▶ [What the task requires] Going through the entries below, count each line that holds "Pirates" and give only the total.

::: Task inputs :::

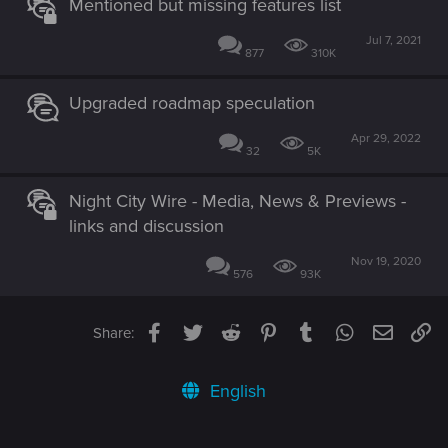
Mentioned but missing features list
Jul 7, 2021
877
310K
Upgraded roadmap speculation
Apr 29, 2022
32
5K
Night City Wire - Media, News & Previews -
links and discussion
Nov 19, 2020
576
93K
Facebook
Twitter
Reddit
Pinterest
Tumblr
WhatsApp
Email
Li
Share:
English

:::
::: Task inputs :::

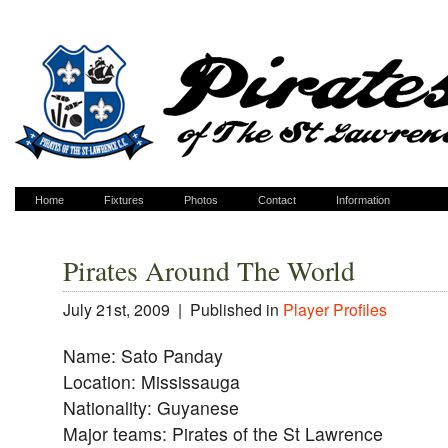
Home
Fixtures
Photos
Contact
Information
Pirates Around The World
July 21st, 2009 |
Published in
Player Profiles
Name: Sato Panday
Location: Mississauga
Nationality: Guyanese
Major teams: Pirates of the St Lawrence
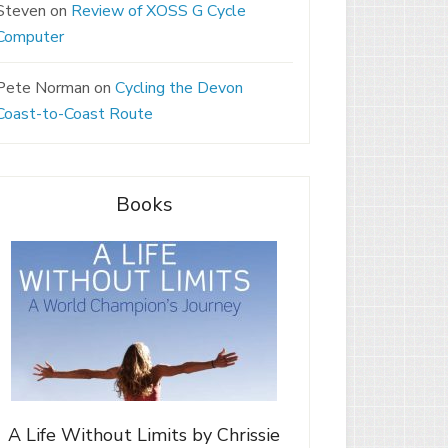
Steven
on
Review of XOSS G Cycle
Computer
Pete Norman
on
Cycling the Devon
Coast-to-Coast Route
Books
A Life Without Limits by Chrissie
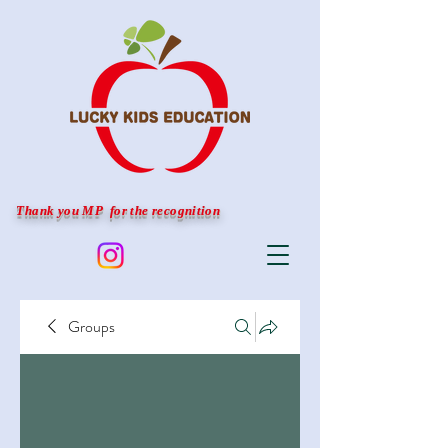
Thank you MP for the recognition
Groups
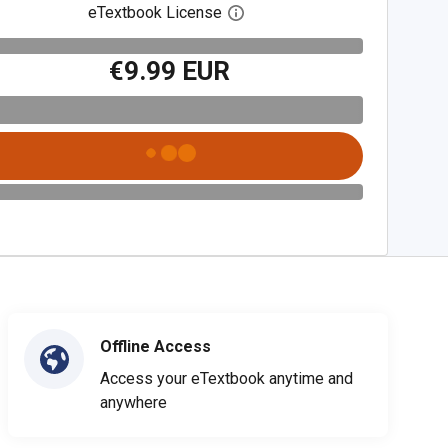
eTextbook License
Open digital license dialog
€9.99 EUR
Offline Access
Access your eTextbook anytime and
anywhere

:::

▶ [Exercise response] 2